Select, Hypothesize and Verify: Towards Verified Neuron Concept Interpretation

arXiv cs.CV / 3/27/2026

💬 OpinionSignals & Early TrendsIdeas & Deep AnalysisModels & Research

Key Points

  • The paper highlights limitations of existing neuron-interpretation methods that rely on natural-language concept generation, noting that neurons can be redundant or misleading, causing misinterpretations.
  • It introduces a verification step that checks whether a generated concept actually corresponds to the neuron's functionality by requiring high activation from relevant samples.
  • The proposed Select-Hypothesize-Verify framework selects activation-rich samples via activation-distribution analysis, formulates concept hypotheses, and then verifies concept-to-neuron fidelity.
  • Experiments indicate improved concept accuracy, with generated concepts triggering the target neuron with roughly 1.5× the probability compared with current state-of-the-art approaches.

Abstract

It is essential for understanding neural network decisions to interpret the functionality (also known as concepts) of neurons. Existing approaches describe neuron concepts by generating natural language descriptions, thereby advancing the understanding of the neural network's decision-making mechanism. However, these approaches assume that each neuron has well-defined functions and provides discriminative features for neural network decision-making. In fact, some neurons may be redundant or may offer misleading concepts. Thus, the descriptions for such neurons may cause misinterpretations of the factors driving the neural network's decisions.

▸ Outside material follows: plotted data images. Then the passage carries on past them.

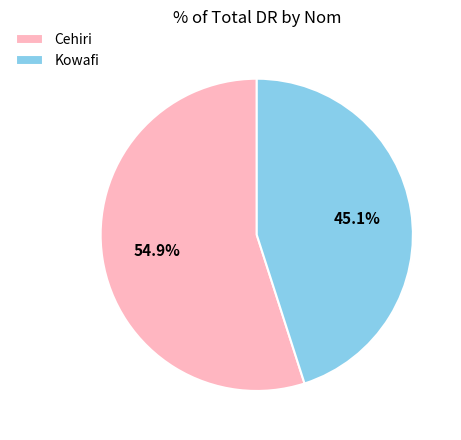

Is it true that Kowafi is 34% of the pie?

False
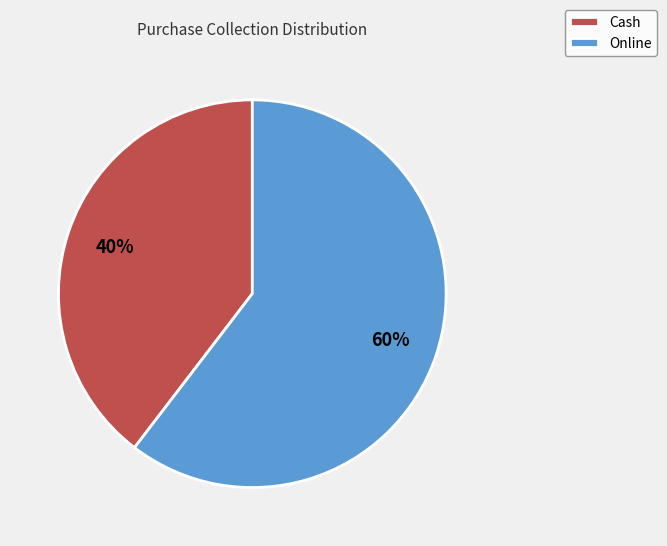

To the nearest percent, what percentage of the pie is Online?

60%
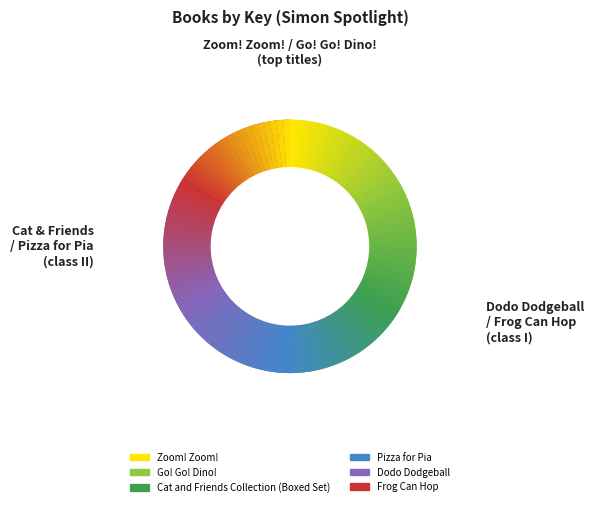

Which category has the smallest portion of the pie?

Frog Can Hop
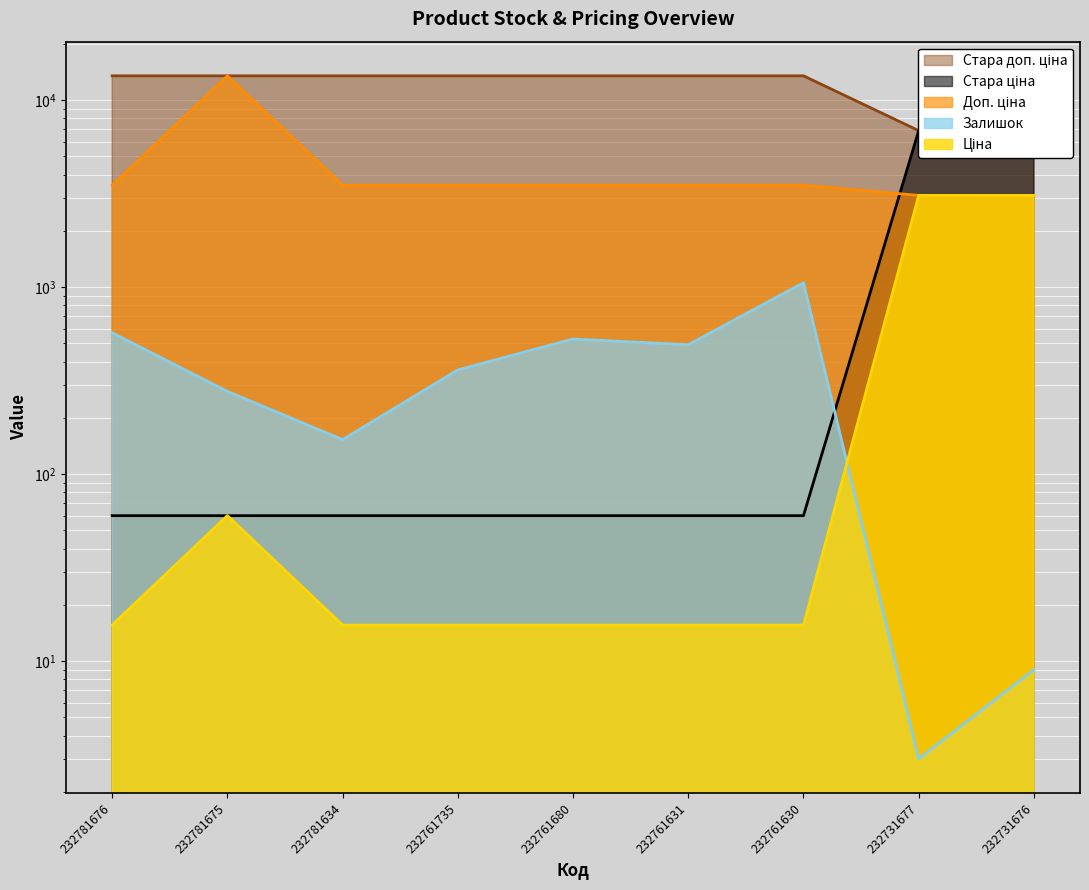

At which category does Залишок reach its first local valley?

232781634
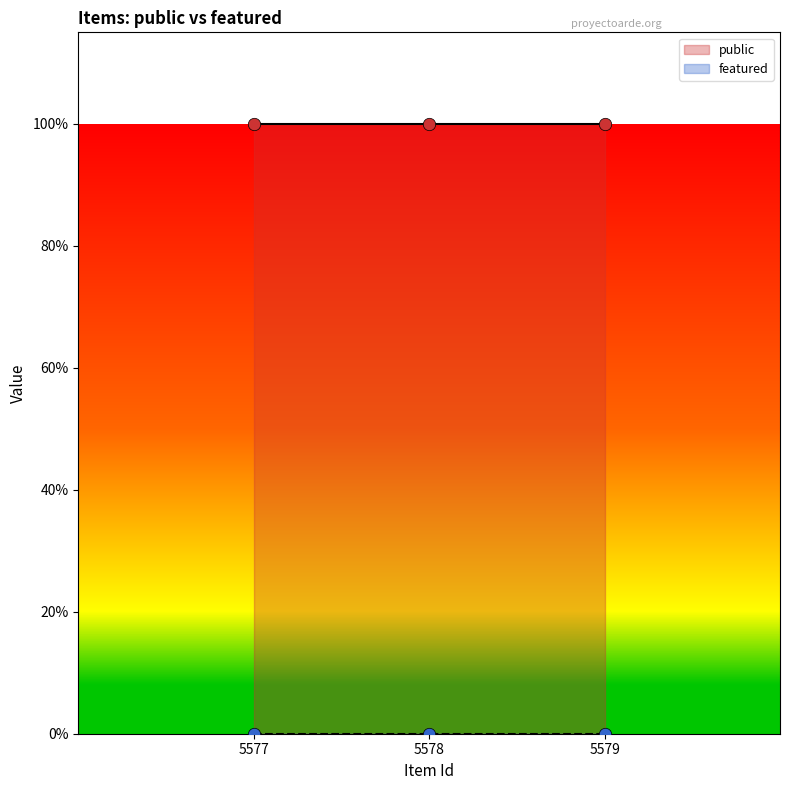

Which series has the largest total across all categories?

public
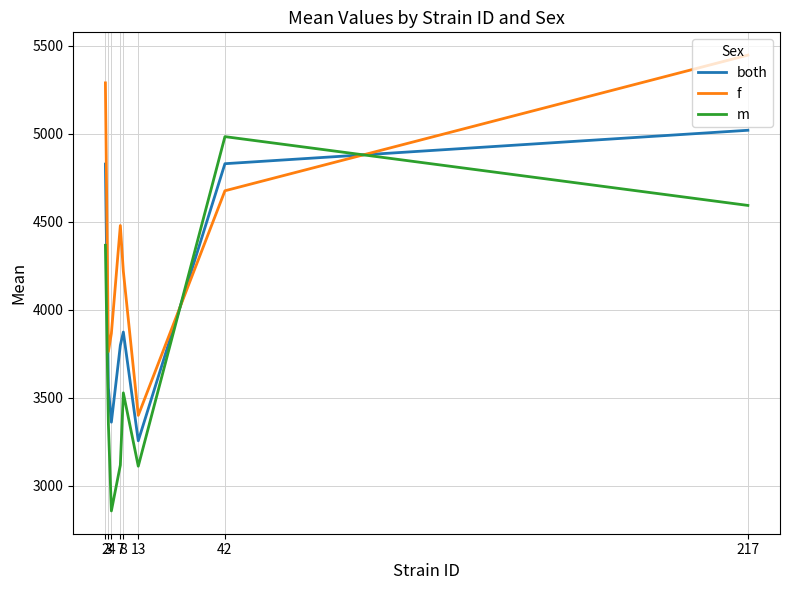

What is the average value of the f series?

4392.2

To address the issue, we introduce a verification of neuron functions, which checks whether the generated concept highly activates the corresponding neuron. Furthermore, we propose a Select-Hypothesize-Verify framework for interpreting neuron functionality. This framework consists of: 1) selecting activation samples that best capture a neuron's well-defined functional behavior through activation-distribution analysis; 2) forming hypotheses about concepts for the selected neurons; and 3) verifying whether the generated concepts accurately reflect the functionality of the neuron. Extensive experiments show that our method produces more accurate neuron concepts. Our generated concepts activate the corresponding neurons with a probability approximately 1.5 times that of the current state-of-the-art method.